A man and woman kneel in the supplicant position, their hands grasped in prayer holding rosaries, while they look upwards at an image of the Virgin Mary. The pair, rendered in ink on paper in line drawings, are referred to in the accompanying text as “bozales from Guinea,” terms which point to their origins on the continent of Africa.
Including Africans
This image is from a nearly 1200-page manuscript written in 1615 by Felipe Guaman Poma de Ayala, entitled El primer nueva corónica y buen gobierno (The First New Chronicle and Good Government). In over one thousand hand-written pages and almost four hundred line drawings, Guaman Poma relates Andean history, beginning with Inka mythology, history, and the state of early colonial Peru. The author’s primary goal was to highlight the abuses of the Spaniards against the Indigenous Andeans and to advocate for their better treatment and increased representation in the colonial bureaucracy. Guaman Poma’s argument takes on moralizing tones, positioning the Spaniards as wayward Christians for their abusive behavior, and highlighting the contrasting piety of Indigenous peoples, particularly those from noble families.
While most of the manuscript focuses on Indigenous Andeans (both historically and in relation to Spaniards in the colonial period), a small portion of the text looks as well to the presence of Africans within the Viceroyalty of Peru. Guaman Poma’s inclusion of Africans points to the reality of the Spanish colonial world which profited from the transatlantic slave trade and resulted in some of the earliest interaction between Europeans, Africans, and Indigenous Americans.
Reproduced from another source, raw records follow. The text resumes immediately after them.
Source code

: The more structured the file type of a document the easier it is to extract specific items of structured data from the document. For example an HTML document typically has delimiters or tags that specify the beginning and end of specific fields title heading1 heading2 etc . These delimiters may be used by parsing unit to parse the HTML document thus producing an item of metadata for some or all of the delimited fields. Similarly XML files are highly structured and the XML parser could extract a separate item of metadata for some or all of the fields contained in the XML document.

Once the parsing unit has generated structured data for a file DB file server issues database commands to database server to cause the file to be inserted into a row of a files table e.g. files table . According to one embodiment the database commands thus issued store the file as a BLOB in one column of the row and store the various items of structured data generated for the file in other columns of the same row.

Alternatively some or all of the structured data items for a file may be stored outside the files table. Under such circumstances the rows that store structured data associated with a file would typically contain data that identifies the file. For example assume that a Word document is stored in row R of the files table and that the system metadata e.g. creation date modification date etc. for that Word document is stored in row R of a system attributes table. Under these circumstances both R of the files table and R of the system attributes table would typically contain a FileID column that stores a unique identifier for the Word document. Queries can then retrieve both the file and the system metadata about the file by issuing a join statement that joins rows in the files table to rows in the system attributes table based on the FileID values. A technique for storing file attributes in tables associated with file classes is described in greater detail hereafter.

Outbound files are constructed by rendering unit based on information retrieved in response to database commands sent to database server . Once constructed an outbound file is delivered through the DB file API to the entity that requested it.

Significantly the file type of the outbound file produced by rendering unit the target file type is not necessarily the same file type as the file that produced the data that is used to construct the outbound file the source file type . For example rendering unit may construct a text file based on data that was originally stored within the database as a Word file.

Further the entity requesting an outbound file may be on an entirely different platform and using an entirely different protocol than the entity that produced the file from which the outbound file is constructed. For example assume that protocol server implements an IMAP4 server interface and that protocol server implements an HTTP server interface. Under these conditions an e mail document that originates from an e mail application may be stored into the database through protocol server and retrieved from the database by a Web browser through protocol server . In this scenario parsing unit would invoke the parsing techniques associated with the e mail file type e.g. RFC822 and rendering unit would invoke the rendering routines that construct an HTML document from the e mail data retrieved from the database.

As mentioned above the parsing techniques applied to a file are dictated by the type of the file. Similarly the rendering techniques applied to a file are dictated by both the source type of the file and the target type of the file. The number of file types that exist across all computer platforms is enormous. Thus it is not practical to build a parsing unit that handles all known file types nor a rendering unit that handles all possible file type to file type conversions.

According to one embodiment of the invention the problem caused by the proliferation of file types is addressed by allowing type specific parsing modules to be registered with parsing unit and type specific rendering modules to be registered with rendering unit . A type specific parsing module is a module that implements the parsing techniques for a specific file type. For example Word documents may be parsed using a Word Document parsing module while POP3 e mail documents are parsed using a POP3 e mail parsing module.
What, then, does the Andean nobleman tell us about Africans in Peru? The way that Guaman Poma features Africans and Afro-descendants in the manuscript gives us a view of the interactions between two groups who were not in power—decentering the viewpoints of Spanish colonizers. Spaniards called Africans directly from the continent bozales, which comes from a Spanish word for muzzle. They viewed bozales as potentially rebellious, violent, and lacking in Spanish acculturation. Guaman Poma, in contrast, describes bozales as true Christians:
Blacks, humble, Christian, and well married, like the bozal blacks from Guinea, they have taken on the faith of Jesus Christ and understand Christianity, are faithful, believe in God, keep the holy commandments and [practice] the holy and good works of mercy, are obedient servants of their masters…The Spaniards say that the bozal blacks are not worth anything, but they do not know of what they speak…Guaman Poma in Nueva Corónica
Later in the manuscript, Guaman Poma shows the same bozales cruelly beaten by their abusive master despite their devout faith. The image is violent and disturbing, and there are many others like it in the manuscript showing Indigenous Andeans beaten and killed by corrupt Spanish authorities. Despite the surface-level parallels of such images of suffering Africans and Andeans, Guaman Poma is first and foremost concerned with the advancement of his own people, and particularly of noble Andeans like himself.
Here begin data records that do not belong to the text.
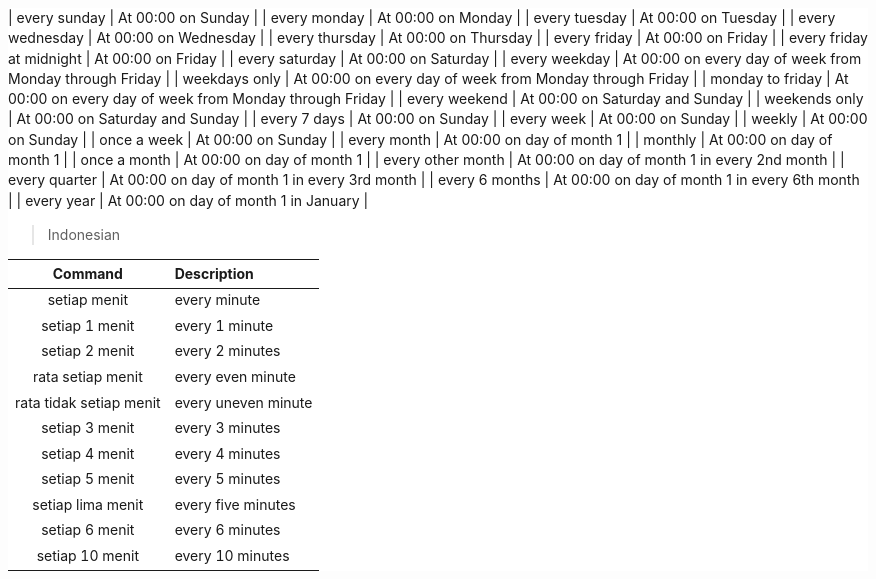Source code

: | every sunday | At 00:00 on Sunday |
| every monday | At 00:00 on Monday |
| every tuesday | At 00:00 on Tuesday |
| every wednesday | At 00:00 on Wednesday |
| every thursday | At 00:00 on Thursday |
| every friday | At 00:00 on Friday |
| every friday at midnight | At 00:00 on Friday |
| every saturday | At 00:00 on Saturday |
| every weekday | At 00:00 on every day of week from Monday through Friday |
| weekdays only | At 00:00 on every day of week from Monday through Friday |
| monday to friday | At 00:00 on every day of week from Monday through Friday |
| every weekend | At 00:00 on Saturday and Sunday |
| weekends only | At 00:00 on Saturday and Sunday |
| every 7 days | At 00:00 on Sunday |
| every week | At 00:00 on Sunday |
| weekly | At 00:00 on Sunday |
| once a week | At 00:00 on Sunday |
| every month | At 00:00 on day of month 1 |
| monthly | At 00:00 on day of month 1 |
| once a month | At 00:00 on day of month 1 |
| every other month | At 00:00 on day of month 1 in every 2nd month |
| every quarter | At 00:00 on day of month 1 in every 3rd month |
| every 6 months | At 00:00 on day of month 1 in every 6th month |
| every year | At 00:00 on day of month 1 in January |

> Indonesian

| Command       | Description    |
| :-----------: | :------------- |
| setiap menit | every minute |
| setiap 1 menit | every 1 minute |
| setiap 2 menit | every 2 minutes |
| rata setiap menit | every even minute |
| rata tidak setiap menit | every uneven minute |
| setiap 3 menit | every 3 minutes |
| setiap 4 menit | every 4 minutes |
| setiap 5 menit | every 5 minutes |
| setiap lima menit | every five minutes |
| setiap 6 menit | every 6 minutes |
| setiap 10 menit | every 10 minutes |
Negros criollos: thieves and drunks
In contrast with the pious bozales, Guaman Poma negatively characterizes another African group that he refers to as negros criollos, or creole Black people. These are Afro descendants, in this case people born in Peru of African heritage.
In “How the black creoles steal money from their owner and give it to Indian prostitutes” Guaman Poma depicts a Black man exchanging money with an Indigenous woman. He describes Black creole men as “bachelors, rebellious, liars, thieves, pickpockets, robbers, tricksters, drunks, tobacco users, cheaters, low lives, pure scoundrels who often murder their own masters.” So what, in Guaman Poma’s mind, has changed from one generation to the next?
Spaniards thought of the negros criollos in more positive light, who, while still enslaved, had become more Hispanized than those born in Africa. Guaman Poma, however, inverts this hierarchy claiming that the influence of the Spaniards in fact catalyzes the nefarious behavior of those Africans who were more like their Spanish overlords. Furthermore, he is concerned about potential miscegenation with the Indigenous woman, who he depicts wearing authentic Andean dress similar to that worn before the conquest. Ultimately Guaman Poma, while depicting Africans in a different light than would be seen in a European viewpoint, advocated for the separation of the Indigenous and African populations, which aligned with the agenda of Spanish colonial administrators who feared alliance-building and uprisings.
Guaman Poma’s Africans in the Nueva Corónica represent just a small portion of the enormous manuscript. Still, they provide us with a revealing glimpse at interactions between Africans and Natives which rarely received attention in either the visual or written records of the period. Within these images we can see an Indigenous artist and author constructing ideas about race and hierarchy in an era in which Spaniards, as the colonial power, were the controllers of such processes. By celebrating the bozales and denigrating the negros criollos, Guaman Poma condemns the Spaniards in his mission to advocate for his own people.